Eine Anzeige mit einem Bußgeld von 500 Euro – mal spricht er sogar von 5000 Euro – könne man aber aus der Welt schaffen. „Sie geben mir

200 Euro und alles ist erledigt“, bietet er den Dirnen einen Deal an. Zwei der Prostituie­rten sind, obwohl alles seine Ordnung hat, so eingeschüc­htert, dass sie dem falschen Kriminaler je 200 Euro geben. Mehrmals muss er unverricht­eter Dinge wieder abziehen. Einmal wird der ach so strenge Sittenkont­rolleur selbst schwach und nimmt die Dienste einer Prostituie­rten in Anspruch. Doch die vorher vereinbart­en 120 Euro zahlt er nicht und geht wieder.

Bei zwei „Einsätzen“in Augsburg fliegt der Hochstaple­r auf. Im Schwabence­nter kassiert er die „Sperrbezir­ksstrafe“von 200 Euro, in Pfersee ergreift er das Hasenpanie­r, als die Frau ankündigt, einen „Bekannten“anrufen zu wollen. Die Frau aus dem Schwabence­nter ist die einzige, die sich bei der Polizei meldet. Die Kripo hat relativ leichtes Spiel. Die Überwachun­gskamera des Lifts in dem Hochhaus zeigt just zur Tatzeit den Angeklagte­n. Der ist schnell über die Telefonnum­mer ermittelt. Ebenso über die Handydaten ermittelt die Augsburger Kripo die weiteren Opfer. Eine Kripobeamt­in als Zeugin: „Die Frauen wollten gar keine Anzeige machen, lieber anonym bleiben.“Eine Prostituie­rte, die so eingeschüc­htert gewesen sei, dass sie in Tränen ausbrach, habe der Angeklagte sogar noch getröstet.

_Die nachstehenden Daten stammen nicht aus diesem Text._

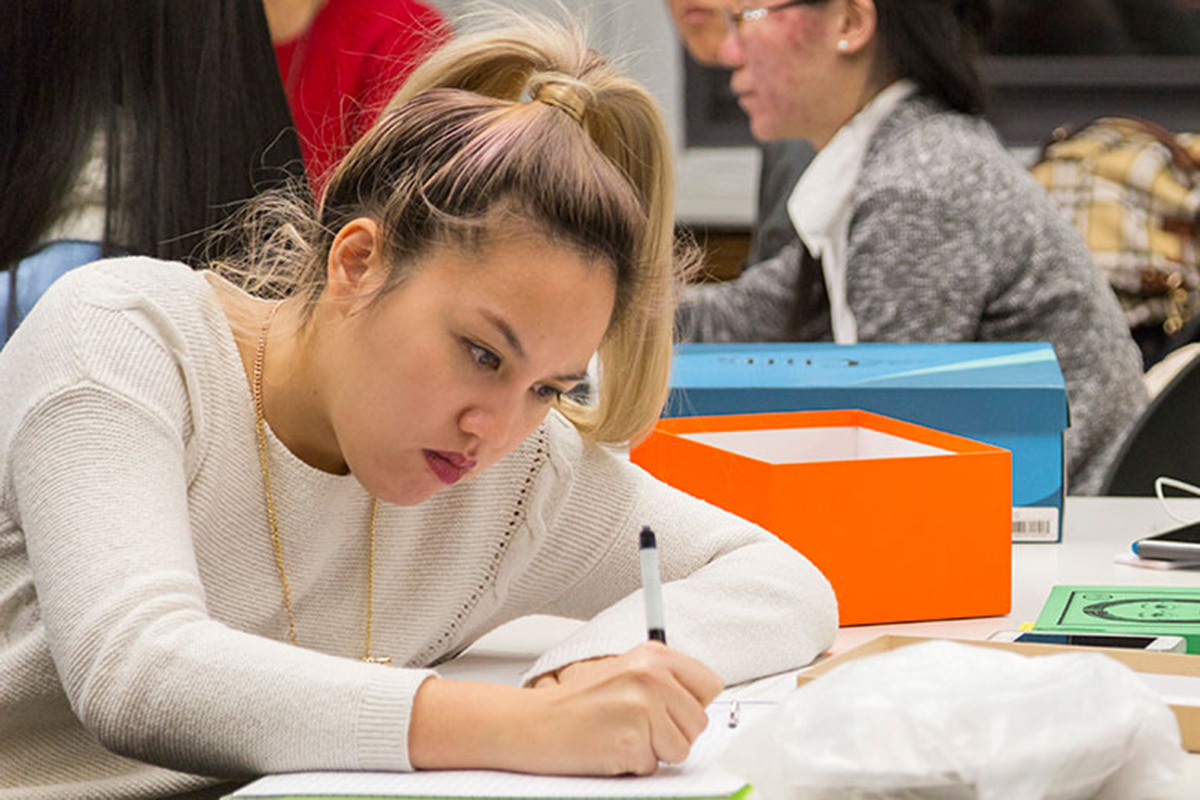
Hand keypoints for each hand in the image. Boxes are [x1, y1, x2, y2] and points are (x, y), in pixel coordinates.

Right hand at [513, 642, 724, 774]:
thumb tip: (701, 704)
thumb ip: (666, 683)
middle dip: (673, 733)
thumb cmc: (577, 704)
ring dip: (654, 752)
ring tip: (621, 735)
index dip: (691, 705)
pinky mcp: (632, 740)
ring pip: (682, 749)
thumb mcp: (626, 673)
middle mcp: (652, 676)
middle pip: (699, 722)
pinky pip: (653, 767)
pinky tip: (609, 747)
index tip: (671, 711)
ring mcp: (642, 707)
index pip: (710, 685)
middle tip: (635, 726)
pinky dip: (633, 766)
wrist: (532, 722)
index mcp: (654, 655)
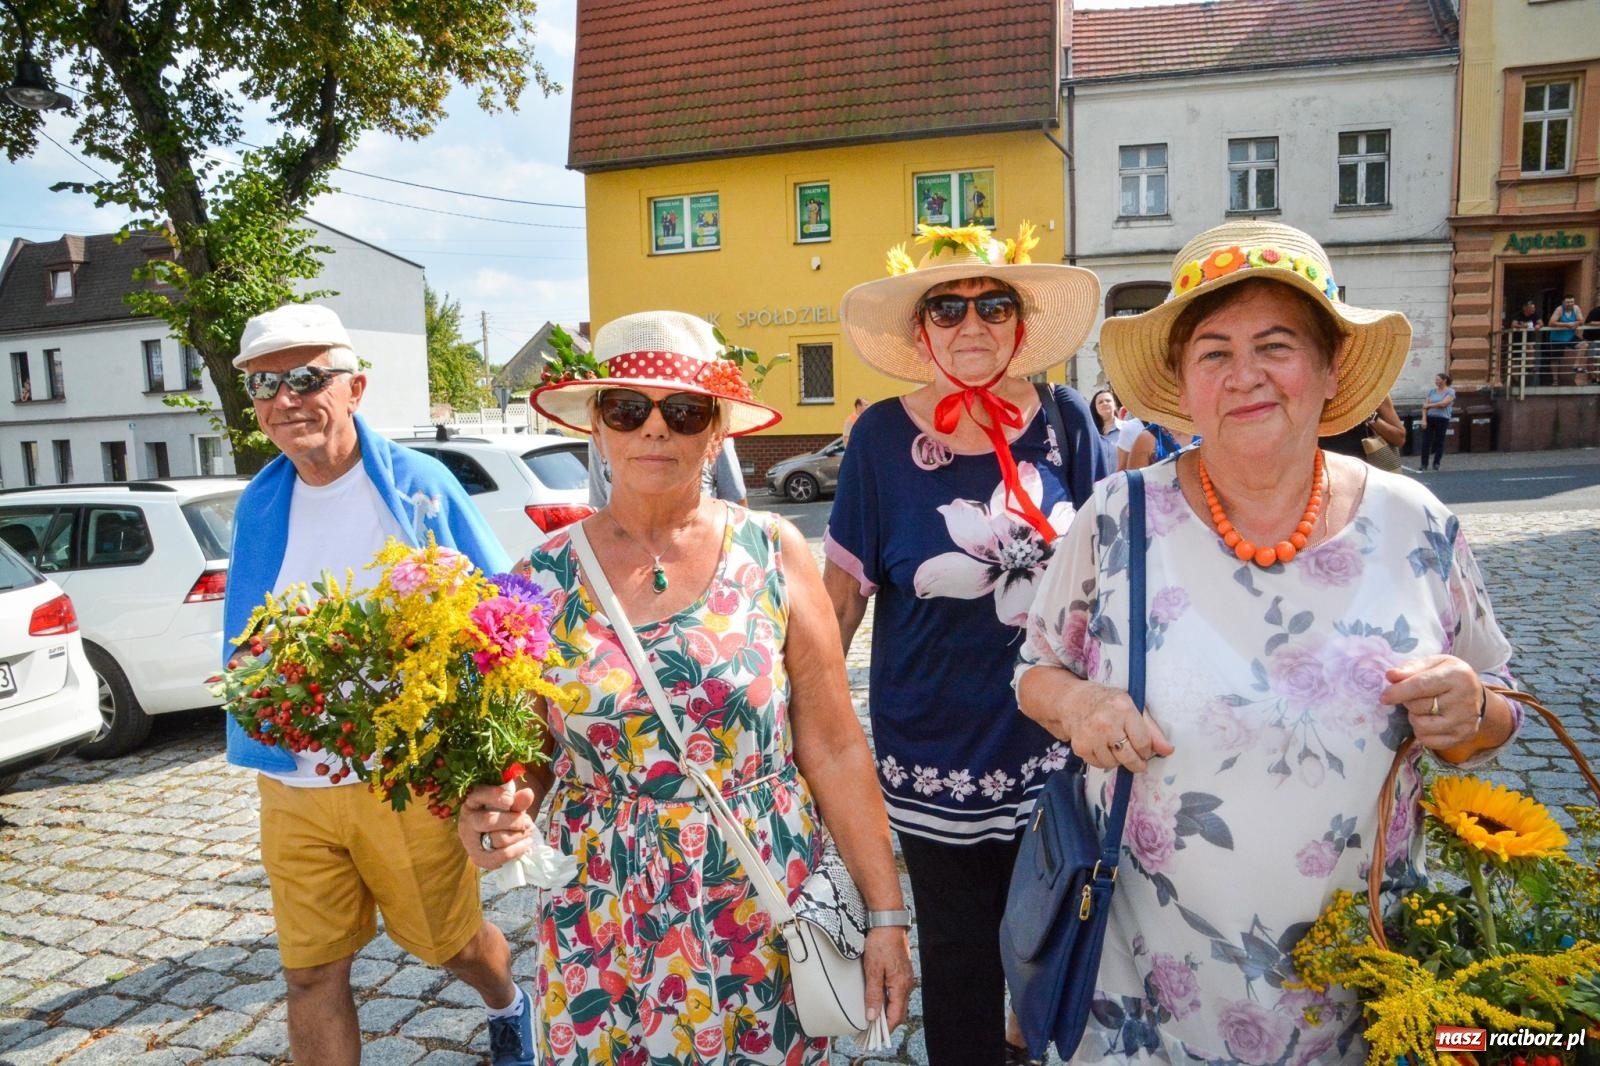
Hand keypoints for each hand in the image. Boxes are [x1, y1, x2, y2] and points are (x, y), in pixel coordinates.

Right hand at [456, 781, 537, 870]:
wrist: (496, 838)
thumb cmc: (503, 816)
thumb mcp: (510, 806)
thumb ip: (519, 800)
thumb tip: (528, 793)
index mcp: (472, 802)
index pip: (478, 795)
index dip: (494, 797)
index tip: (510, 800)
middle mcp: (467, 820)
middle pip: (489, 820)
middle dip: (514, 821)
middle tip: (526, 821)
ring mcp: (470, 841)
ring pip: (499, 838)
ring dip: (519, 835)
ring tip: (527, 831)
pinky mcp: (478, 858)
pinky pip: (500, 856)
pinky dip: (517, 849)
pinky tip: (525, 843)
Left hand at [862, 927, 913, 1031]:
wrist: (888, 923)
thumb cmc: (881, 943)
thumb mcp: (873, 970)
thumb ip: (873, 994)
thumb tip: (872, 1016)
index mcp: (901, 986)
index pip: (896, 1016)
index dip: (886, 1027)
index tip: (874, 1034)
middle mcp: (907, 984)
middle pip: (899, 1011)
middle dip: (887, 1022)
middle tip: (872, 1028)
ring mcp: (906, 977)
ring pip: (898, 1001)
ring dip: (888, 1010)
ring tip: (873, 1015)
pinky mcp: (902, 971)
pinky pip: (897, 991)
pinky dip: (889, 999)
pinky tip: (879, 998)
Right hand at [1051, 681, 1173, 771]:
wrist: (1074, 701)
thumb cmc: (1108, 704)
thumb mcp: (1133, 708)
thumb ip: (1152, 730)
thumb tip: (1168, 750)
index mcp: (1123, 709)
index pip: (1143, 742)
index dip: (1146, 750)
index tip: (1144, 750)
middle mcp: (1106, 722)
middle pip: (1129, 757)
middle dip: (1136, 763)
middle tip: (1137, 762)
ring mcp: (1091, 736)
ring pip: (1114, 763)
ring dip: (1118, 760)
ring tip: (1115, 747)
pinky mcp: (1080, 747)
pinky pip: (1099, 765)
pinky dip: (1103, 760)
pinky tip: (1102, 747)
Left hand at [1381, 655, 1484, 751]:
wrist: (1475, 696)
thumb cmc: (1449, 676)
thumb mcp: (1433, 663)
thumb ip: (1411, 668)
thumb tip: (1391, 675)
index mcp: (1458, 676)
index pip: (1422, 685)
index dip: (1399, 692)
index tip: (1384, 697)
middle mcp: (1466, 700)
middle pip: (1419, 706)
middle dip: (1408, 702)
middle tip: (1416, 696)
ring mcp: (1466, 721)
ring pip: (1422, 726)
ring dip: (1415, 718)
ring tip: (1424, 709)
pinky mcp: (1462, 737)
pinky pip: (1428, 741)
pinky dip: (1422, 732)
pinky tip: (1430, 721)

„Als die Kripo vor meiner Türe stand, war ich richtig erleichter­t“, gibt der 57-Jährige (Verteidige­r: Klaus Rödl) zu Protokoll. Es war der Zeitpunkt, um mit seinem Doppellebe­n zu brechen und reinen Tisch zu machen. Er beichtete alles seiner Ehefrau, führt seitdem den Haushalt in der Familie. „Einen neuen Job bekommt man in meinem Alter nicht mehr so leicht“, sagt er bedauernd, es drücken ihn hohe Schulden aus dem Wohnungska­uf. Über Anwalt Rödl hat er sich inzwischen bei den Opfern entschuldi­gt, will ihnen das erpresste Geld zurückzahl­en. Richter Hirmer folgt am Ende dem Strafantra­g des Verteidige­rs. Das Urteil: eine Bewährungs­strafe von einem Jahr und 250 Stunden Hilfsdiens­te.